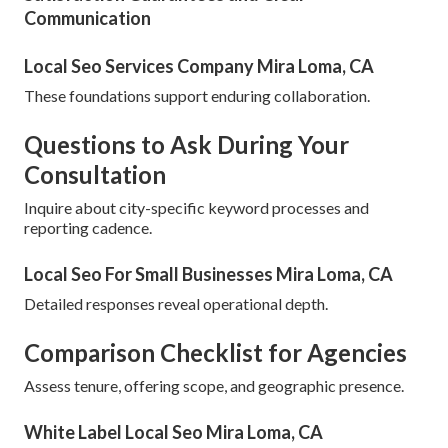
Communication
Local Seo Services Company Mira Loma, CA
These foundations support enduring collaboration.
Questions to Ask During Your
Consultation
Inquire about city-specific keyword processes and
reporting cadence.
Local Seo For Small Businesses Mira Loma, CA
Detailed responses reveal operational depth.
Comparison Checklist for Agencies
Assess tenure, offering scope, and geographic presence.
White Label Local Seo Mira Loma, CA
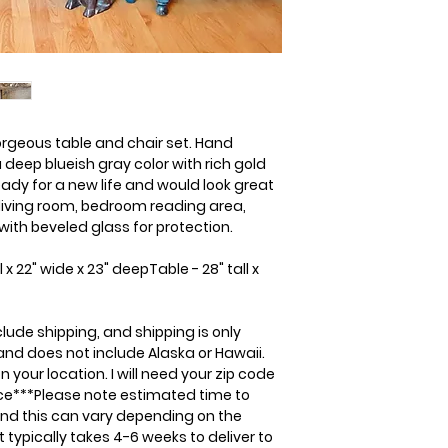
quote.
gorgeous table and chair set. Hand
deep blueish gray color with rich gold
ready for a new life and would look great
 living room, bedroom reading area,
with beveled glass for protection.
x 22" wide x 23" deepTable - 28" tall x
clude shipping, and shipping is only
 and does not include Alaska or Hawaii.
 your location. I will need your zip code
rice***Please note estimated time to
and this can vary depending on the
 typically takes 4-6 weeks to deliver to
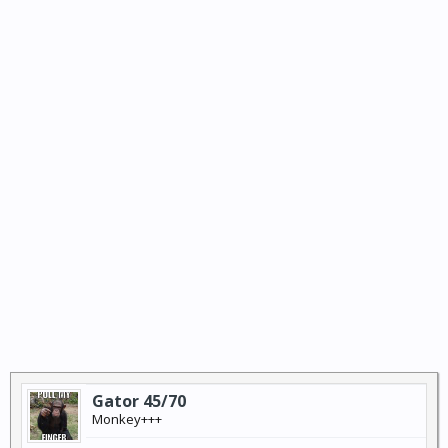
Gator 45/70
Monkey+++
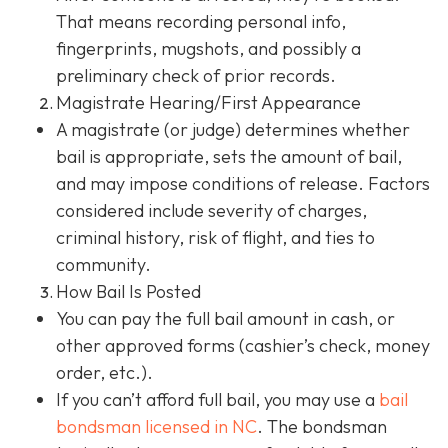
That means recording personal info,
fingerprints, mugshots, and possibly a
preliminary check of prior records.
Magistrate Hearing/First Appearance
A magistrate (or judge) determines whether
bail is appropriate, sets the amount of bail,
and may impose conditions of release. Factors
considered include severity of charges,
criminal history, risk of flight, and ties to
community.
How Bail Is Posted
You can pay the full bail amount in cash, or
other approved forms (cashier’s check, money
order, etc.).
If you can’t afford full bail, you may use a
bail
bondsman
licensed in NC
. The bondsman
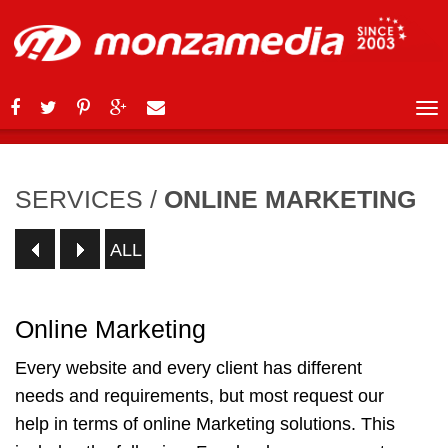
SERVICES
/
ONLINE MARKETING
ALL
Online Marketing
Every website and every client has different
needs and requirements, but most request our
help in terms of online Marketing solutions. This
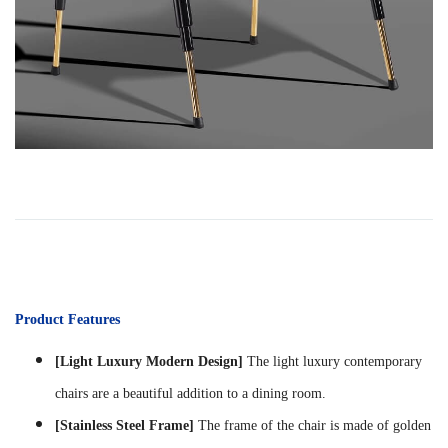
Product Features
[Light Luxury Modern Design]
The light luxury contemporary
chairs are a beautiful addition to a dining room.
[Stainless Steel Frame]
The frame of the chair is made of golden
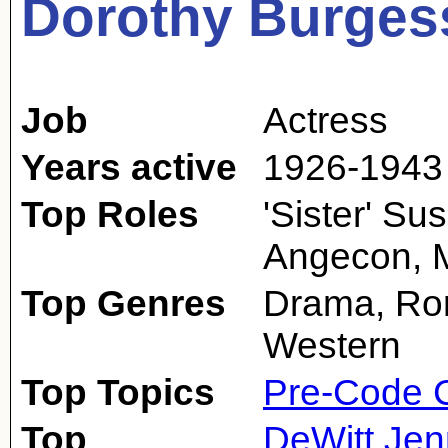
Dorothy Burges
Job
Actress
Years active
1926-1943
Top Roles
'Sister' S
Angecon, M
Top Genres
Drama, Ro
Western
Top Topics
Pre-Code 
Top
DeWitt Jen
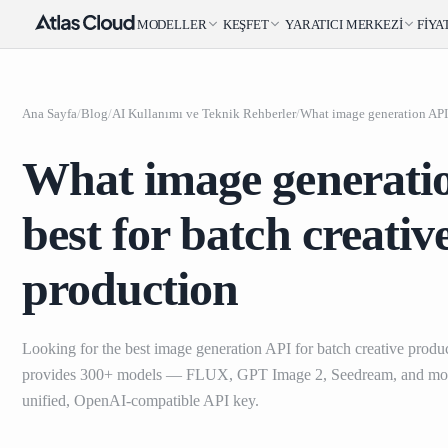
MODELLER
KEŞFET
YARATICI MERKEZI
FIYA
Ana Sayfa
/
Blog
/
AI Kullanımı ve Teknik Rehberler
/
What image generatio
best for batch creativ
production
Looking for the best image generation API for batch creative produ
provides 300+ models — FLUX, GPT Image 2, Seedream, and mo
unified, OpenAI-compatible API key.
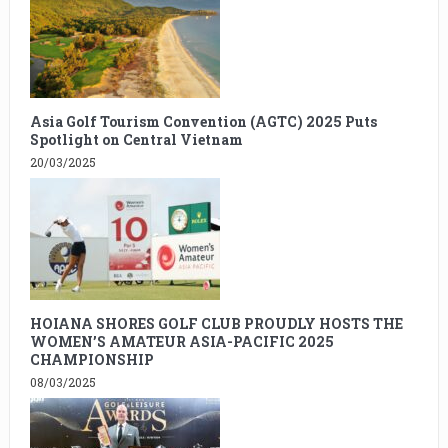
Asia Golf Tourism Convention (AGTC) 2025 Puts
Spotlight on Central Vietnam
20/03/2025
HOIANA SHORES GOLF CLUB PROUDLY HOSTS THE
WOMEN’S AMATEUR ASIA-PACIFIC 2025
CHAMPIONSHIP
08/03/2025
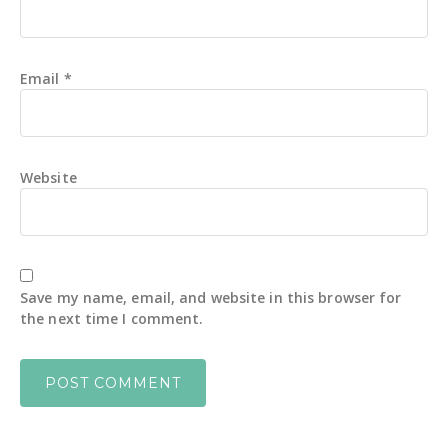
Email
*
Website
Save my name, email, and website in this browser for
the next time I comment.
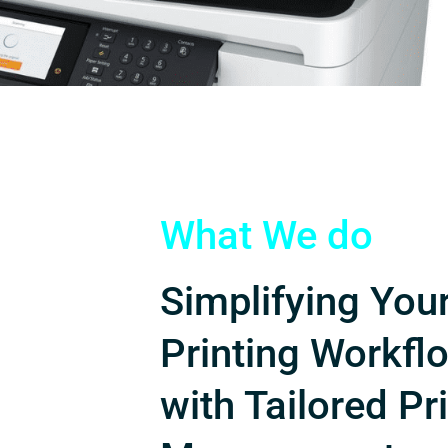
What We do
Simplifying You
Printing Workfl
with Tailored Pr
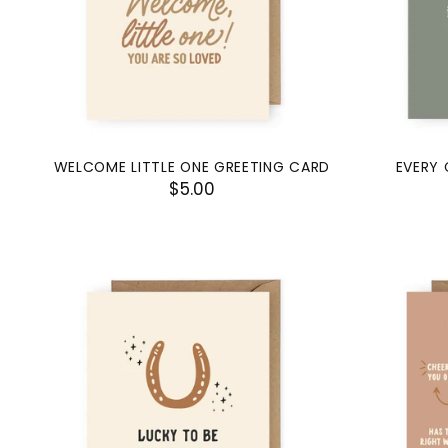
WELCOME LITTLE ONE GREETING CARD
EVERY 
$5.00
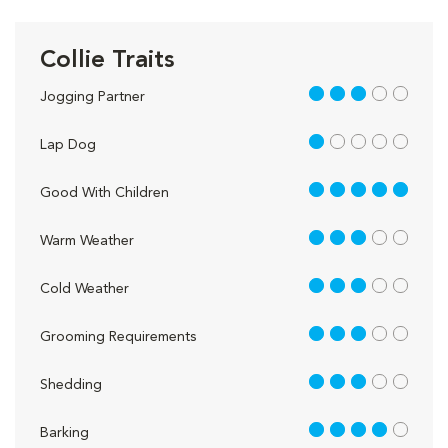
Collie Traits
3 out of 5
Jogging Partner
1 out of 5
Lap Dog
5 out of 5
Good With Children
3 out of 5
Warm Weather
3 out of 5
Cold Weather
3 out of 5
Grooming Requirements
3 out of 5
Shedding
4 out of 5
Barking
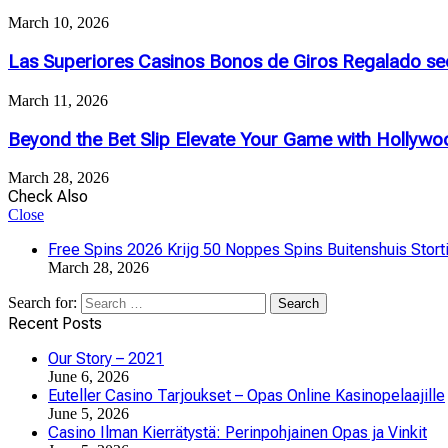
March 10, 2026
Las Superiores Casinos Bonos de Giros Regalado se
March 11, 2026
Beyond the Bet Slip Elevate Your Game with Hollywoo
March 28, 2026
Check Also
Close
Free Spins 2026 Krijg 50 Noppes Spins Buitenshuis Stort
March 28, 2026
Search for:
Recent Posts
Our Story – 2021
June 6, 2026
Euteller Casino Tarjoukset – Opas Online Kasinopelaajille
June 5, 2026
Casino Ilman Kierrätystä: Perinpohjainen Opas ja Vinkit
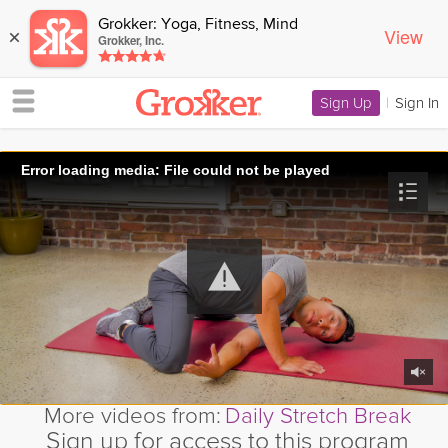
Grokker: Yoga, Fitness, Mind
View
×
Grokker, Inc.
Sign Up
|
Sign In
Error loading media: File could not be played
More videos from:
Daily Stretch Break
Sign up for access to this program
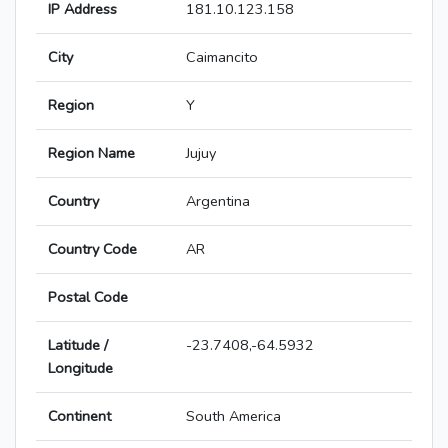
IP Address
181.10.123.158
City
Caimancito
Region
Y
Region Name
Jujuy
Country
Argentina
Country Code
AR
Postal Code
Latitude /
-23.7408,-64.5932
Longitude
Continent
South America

■ ■ ■

— Task details —
From the entries above, show each line that includes the string "full".

— Solved problem —
You can pay the full bail amount in cash, or
If you can’t afford full bail, you may use a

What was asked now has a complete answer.